Il y a cependant peu d’auteurs qui réussissent à garder un niveau constant (combien après avoir atteint les sommets dégringole tristement ?), et certains n’ont pas l’ambition de révolutionner quoique se soit. Encore une fois, je te comprends, mais je me suis rendu compte que je n’étais pas si fan que ça de comics, voire de bande dessinée, du coup, j’accepte la notion d’artisan quand ça correspond à ma grille de lecture ( je ne sais pas comment définir ça autrement). C’est à dire que je vais suivre des auteurs qui vont me fournir exactement ce que je recherche, car ils ont fait leur preuve, et il y a peu de chance que je sois déçu. Mais ça veut certainement dire qu’ils ont une approche ”modeste” peut-être, qui n’ont pas l’ambition de ”secouer le cocotier ”, mauscde remplir le contrat "moral” passé avec le lecteur. Ou alors moi-même défini mon exigence et fait de moi quelqu’un de peu curieux.
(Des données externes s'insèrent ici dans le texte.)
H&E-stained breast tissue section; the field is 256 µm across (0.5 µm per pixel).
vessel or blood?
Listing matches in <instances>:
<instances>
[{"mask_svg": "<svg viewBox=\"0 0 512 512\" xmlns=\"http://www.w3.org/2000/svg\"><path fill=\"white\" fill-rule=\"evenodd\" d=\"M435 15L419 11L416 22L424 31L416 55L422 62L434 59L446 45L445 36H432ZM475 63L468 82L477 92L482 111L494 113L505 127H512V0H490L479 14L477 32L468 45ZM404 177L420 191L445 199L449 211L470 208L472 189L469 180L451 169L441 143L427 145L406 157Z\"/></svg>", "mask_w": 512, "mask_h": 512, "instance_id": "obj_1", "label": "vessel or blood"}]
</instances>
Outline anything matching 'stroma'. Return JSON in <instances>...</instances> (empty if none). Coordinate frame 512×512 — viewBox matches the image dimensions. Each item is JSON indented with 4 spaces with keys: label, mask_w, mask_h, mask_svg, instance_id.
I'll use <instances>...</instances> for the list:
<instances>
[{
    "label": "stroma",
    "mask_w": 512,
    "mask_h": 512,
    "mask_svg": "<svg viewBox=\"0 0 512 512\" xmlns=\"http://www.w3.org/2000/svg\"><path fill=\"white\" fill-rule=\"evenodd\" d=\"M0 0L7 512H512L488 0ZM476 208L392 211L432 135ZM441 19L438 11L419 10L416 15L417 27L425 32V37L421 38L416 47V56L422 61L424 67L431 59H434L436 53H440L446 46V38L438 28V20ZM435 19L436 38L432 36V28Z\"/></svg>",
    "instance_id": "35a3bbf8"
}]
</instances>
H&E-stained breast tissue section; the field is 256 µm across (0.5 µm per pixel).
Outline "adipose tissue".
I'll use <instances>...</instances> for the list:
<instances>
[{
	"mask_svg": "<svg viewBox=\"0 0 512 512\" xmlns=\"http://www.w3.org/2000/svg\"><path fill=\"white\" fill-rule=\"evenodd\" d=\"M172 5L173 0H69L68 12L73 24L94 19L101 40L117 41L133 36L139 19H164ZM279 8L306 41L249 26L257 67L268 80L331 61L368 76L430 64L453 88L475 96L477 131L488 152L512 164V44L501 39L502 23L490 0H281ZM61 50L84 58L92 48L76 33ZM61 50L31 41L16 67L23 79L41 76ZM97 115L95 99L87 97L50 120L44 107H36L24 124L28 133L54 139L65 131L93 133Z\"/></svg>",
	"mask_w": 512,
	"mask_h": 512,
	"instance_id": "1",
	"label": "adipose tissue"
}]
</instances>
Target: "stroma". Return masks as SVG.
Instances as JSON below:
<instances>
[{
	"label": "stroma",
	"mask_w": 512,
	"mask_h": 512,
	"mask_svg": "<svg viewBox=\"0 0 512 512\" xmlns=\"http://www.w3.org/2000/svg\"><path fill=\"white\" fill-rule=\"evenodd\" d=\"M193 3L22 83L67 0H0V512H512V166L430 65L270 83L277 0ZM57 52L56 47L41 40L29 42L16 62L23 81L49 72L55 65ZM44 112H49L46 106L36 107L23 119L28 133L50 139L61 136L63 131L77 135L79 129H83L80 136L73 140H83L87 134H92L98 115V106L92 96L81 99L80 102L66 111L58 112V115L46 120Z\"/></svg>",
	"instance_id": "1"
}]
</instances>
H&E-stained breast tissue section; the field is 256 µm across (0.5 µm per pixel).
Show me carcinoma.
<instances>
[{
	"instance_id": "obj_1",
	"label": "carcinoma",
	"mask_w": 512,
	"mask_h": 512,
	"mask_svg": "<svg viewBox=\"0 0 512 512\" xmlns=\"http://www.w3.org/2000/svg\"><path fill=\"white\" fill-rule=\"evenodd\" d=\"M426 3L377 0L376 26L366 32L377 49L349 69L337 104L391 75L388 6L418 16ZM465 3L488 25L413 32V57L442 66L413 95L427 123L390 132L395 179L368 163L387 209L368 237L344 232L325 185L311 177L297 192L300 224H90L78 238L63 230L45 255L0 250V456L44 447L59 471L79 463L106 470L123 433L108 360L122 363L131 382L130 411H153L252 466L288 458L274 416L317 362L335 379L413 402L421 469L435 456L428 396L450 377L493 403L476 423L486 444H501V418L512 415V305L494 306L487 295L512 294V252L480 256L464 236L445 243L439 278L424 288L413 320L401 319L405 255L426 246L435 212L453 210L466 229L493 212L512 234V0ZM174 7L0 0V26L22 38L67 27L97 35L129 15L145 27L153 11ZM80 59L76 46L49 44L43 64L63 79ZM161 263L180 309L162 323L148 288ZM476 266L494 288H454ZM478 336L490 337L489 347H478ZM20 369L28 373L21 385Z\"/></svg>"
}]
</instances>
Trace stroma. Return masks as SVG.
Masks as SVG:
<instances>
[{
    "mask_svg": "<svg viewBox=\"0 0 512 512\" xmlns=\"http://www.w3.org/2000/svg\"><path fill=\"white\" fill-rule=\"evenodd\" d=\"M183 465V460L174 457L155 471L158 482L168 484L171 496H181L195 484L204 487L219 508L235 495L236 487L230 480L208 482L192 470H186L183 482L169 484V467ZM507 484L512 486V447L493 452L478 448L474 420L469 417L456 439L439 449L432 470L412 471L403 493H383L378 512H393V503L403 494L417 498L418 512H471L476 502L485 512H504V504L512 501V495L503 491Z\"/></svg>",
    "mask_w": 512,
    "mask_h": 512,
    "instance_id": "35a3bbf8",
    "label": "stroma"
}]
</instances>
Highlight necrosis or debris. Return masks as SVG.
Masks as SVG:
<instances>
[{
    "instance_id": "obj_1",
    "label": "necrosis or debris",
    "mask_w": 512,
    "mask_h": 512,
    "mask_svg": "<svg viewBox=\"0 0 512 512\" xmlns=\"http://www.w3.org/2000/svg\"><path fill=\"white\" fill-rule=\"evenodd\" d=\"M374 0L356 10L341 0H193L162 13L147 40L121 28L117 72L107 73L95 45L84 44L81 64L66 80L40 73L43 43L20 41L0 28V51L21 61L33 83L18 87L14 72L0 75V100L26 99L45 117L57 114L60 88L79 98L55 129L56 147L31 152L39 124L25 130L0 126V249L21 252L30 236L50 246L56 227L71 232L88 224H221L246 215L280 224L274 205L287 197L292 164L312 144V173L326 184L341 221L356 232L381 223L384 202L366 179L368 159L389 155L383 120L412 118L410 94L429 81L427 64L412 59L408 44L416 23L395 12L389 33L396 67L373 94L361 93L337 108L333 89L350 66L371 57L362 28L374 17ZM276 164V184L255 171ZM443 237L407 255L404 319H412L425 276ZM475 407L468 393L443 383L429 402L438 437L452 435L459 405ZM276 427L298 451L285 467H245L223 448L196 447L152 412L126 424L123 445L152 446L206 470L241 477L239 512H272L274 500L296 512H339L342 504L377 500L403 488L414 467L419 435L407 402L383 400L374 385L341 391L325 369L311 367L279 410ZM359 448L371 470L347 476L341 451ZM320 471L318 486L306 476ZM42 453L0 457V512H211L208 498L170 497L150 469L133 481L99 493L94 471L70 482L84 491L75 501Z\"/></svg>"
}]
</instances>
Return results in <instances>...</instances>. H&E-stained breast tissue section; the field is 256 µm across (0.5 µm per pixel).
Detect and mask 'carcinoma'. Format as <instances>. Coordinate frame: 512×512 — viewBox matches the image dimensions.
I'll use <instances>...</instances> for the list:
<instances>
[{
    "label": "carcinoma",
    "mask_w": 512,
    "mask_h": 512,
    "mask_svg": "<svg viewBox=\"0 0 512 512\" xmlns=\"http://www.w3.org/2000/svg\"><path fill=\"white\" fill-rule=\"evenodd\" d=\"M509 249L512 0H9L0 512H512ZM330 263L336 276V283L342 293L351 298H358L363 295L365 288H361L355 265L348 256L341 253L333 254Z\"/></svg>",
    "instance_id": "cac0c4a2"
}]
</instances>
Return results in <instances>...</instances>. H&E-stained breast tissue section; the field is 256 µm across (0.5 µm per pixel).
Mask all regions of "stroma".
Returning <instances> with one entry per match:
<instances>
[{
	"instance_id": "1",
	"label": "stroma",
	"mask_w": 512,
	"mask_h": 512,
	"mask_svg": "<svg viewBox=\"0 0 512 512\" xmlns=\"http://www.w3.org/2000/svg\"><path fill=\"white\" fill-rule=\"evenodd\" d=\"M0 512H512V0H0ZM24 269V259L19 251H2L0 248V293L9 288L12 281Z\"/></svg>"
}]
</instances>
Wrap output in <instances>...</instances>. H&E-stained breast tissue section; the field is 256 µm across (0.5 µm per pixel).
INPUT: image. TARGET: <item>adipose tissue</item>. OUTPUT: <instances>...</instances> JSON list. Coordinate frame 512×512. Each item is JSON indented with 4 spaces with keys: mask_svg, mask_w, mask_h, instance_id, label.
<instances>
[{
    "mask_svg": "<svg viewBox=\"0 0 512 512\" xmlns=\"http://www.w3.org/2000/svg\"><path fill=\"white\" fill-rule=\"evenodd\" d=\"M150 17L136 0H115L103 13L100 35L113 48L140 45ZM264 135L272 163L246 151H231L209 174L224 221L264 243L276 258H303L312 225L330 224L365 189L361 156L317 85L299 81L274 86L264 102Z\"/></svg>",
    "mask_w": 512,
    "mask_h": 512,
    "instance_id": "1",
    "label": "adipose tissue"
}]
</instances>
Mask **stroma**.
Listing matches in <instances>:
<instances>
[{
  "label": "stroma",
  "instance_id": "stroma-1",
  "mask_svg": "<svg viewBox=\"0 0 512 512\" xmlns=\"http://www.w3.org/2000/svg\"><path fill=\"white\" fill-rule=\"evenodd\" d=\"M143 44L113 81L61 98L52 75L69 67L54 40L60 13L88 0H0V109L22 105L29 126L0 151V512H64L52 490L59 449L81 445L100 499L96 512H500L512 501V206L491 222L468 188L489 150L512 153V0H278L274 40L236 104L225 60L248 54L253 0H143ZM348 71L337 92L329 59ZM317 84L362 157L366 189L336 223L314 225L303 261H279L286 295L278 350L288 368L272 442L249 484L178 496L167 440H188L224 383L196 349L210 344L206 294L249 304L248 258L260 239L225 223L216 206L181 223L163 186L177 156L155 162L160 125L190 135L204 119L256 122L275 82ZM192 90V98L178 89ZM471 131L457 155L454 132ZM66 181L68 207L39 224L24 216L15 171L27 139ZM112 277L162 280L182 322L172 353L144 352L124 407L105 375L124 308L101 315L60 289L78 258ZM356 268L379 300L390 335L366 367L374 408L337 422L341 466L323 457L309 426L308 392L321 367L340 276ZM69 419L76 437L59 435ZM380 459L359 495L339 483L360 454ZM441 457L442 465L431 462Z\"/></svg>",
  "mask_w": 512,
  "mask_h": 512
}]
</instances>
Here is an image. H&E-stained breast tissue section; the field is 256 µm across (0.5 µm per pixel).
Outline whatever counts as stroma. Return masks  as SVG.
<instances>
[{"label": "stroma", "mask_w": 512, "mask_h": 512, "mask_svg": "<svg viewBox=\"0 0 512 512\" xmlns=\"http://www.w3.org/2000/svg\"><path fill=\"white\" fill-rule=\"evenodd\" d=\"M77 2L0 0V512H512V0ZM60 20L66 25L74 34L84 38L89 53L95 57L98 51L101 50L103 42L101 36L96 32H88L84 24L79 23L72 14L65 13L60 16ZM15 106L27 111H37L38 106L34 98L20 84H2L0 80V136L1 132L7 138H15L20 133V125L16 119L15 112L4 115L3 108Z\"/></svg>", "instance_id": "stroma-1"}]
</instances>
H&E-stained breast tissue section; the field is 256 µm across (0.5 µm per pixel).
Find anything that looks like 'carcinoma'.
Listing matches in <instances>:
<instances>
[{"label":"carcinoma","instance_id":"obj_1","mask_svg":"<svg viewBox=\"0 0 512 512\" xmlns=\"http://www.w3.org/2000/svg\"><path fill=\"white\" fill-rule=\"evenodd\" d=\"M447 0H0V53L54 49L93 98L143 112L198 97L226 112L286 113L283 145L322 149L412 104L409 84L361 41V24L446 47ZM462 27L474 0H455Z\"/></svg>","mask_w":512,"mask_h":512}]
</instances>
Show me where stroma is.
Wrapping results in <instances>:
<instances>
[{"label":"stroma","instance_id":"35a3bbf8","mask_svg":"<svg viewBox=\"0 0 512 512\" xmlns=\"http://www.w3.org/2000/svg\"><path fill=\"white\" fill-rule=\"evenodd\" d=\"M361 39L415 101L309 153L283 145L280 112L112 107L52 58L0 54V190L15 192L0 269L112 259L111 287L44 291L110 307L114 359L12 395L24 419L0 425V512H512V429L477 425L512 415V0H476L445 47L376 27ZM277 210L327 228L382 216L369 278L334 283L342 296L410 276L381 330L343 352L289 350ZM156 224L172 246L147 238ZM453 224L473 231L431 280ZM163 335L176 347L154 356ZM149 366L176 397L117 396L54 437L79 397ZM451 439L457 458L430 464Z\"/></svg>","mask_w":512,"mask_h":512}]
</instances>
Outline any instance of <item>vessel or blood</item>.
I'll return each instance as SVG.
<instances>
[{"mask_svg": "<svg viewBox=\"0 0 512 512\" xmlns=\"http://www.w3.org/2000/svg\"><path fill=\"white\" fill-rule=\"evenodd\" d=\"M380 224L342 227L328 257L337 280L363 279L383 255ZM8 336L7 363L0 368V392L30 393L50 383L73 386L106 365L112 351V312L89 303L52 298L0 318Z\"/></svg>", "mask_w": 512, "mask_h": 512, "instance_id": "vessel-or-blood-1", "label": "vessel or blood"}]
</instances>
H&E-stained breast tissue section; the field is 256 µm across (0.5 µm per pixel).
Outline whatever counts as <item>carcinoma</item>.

Il peut y avoir de la lassitude aussi. J’allais écrire qu’il y a de moins en moins d’artisans, et plus de yes men , mais c’est peut-être tout simplement parce que ma fameuse grille repose sur des attentes qui ne sont plus en lien avec l’époque actuelle et les attentes du public.
À te lire, tu cherches une approche presqu’artistique, voire ”politique”. J’aimerais croire que c’est encore possible. Dans une industrie du divertissement aujourd’hui, les actionnaires ET le public n’en n’attendent pas tant ! Et ce n’est pas être cynique, c’est un constat, et ça répond à des attentes. Reste à savoir si elles sont comblées. Et dans le cas de ce Batman et Robin ( oui j’essaie de revenir au sujet par une petite pirouette), pour moi, mes maigres attentes sont comblées car c’est bien fait. ( Et fait avec rigueur, ça, ça se ressent )
Il y a des œuvres imparfaites mais qui tentent, qui séduisent plus que des œuvres parfaitement exécutées.